Implementation:InternLM Lmdeploy Pipeline Chat VLM
| Knowledge Sources | |
|---|---|
| Domains | Vision_Language_Models, Multimodal_AI |
| Last Updated | 2026-02-07 15:00 GMT |
Overview
Concrete tool for executing vision-language model inference with image-text inputs through the Pipeline chat interface provided by the LMDeploy library.
Description
The Pipeline.chat() method and Pipeline.__call__() with tuple inputs provide VLM inference capabilities. The chat method supports multi-turn conversations with session state, while __call__ handles batch VLM inference. Both accept prompts as tuples of (text, image) or (text, [image1, image2]).
Usage
Use Pipeline.__call__() for batch VLM inference and Pipeline.chat() for interactive multi-turn VLM conversations. Pass images as PIL Image objects loaded via load_image().
Code Reference
Source Location
- Repository: lmdeploy
- File: lmdeploy/pipeline.py
- Lines: L169-227 (chat), L83-122 (infer), L305-309 (__call__)
Signature
class Pipeline:
def chat(self,
prompt: str | Tuple[str, Union[Image, List[Image]]],
session=None,
gen_config: GenerationConfig = None,
stream_response: bool = False,
do_preprocess: bool = None,
adapter_name: str = None,
**kwargs) -> Session | Iterator:
"""Multi-turn chat with optional image input."""
...
def __call__(self,
prompts: List[Tuple] | Tuple | List[str] | str,
gen_config=None, **kwargs):
"""Batch inference with optional image inputs."""
...
Import
from lmdeploy import pipeline
from lmdeploy.vl import load_image
I/O Contract
Inputs
| Name | Type | Required | Description |
|---|---|---|---|
| prompt | str or Tuple[str, Image] | Yes | Text prompt or (text, image) tuple |
| session | Session | No | Session object for multi-turn conversations |
| gen_config | GenerationConfig | No | Generation parameters |
| stream_response | bool | No | Enable token streaming (default: False) |
Outputs
| Name | Type | Description |
|---|---|---|
| Session | Session | Updated session with response (chat mode) |
| Response or List[Response] | Response | Generated text describing/analyzing images (batch mode) |
Usage Examples
Single Image Inference
from lmdeploy import pipeline, TurbomindEngineConfig
from lmdeploy.vl import load_image
pipe = pipeline('OpenGVLab/InternVL2-8B',
backend_config=TurbomindEngineConfig(session_len=8192))

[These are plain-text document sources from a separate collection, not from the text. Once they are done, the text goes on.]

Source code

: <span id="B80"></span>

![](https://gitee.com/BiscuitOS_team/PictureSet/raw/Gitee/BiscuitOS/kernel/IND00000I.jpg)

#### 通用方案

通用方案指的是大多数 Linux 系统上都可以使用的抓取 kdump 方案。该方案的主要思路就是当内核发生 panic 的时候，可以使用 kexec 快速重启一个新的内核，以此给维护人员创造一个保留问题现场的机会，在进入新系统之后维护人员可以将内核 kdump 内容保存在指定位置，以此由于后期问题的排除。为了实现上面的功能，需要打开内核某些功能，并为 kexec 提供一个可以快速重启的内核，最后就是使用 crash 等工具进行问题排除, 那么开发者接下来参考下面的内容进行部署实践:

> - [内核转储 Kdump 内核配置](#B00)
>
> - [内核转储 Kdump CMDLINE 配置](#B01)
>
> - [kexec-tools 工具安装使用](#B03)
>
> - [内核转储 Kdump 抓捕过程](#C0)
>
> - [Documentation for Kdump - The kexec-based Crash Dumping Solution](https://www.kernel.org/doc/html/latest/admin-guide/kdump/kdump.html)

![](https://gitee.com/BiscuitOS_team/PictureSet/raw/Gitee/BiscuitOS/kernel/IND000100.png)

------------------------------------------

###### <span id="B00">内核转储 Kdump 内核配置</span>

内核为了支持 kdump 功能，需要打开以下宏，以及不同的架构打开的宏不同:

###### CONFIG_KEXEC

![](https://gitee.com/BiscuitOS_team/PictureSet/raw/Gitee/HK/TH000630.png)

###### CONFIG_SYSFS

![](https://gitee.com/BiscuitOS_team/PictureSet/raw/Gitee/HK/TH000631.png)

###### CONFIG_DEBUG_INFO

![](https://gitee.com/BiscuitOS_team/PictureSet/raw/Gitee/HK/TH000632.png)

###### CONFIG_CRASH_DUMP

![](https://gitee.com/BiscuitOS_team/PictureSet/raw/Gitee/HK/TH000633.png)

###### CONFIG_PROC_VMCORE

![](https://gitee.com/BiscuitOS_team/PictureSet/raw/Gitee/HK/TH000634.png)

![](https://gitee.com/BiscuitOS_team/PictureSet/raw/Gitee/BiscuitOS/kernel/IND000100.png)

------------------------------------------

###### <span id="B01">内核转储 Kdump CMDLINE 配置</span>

image = load_image('https://example.com/photo.jpg')
response = pipe(('Describe this image in detail', image))
print(response.text)
Multi-turn Chat
from lmdeploy import pipeline
from lmdeploy.vl import load_image
pipe = pipeline('OpenGVLab/InternVL2-8B')
image = load_image('photo.jpg')
# First turn with image
session = pipe.chat(('What is in this image?', image))
print(session.response.text)
# Follow-up question (same session)
session = pipe.chat('How many objects are there?', session=session)
print(session.response.text)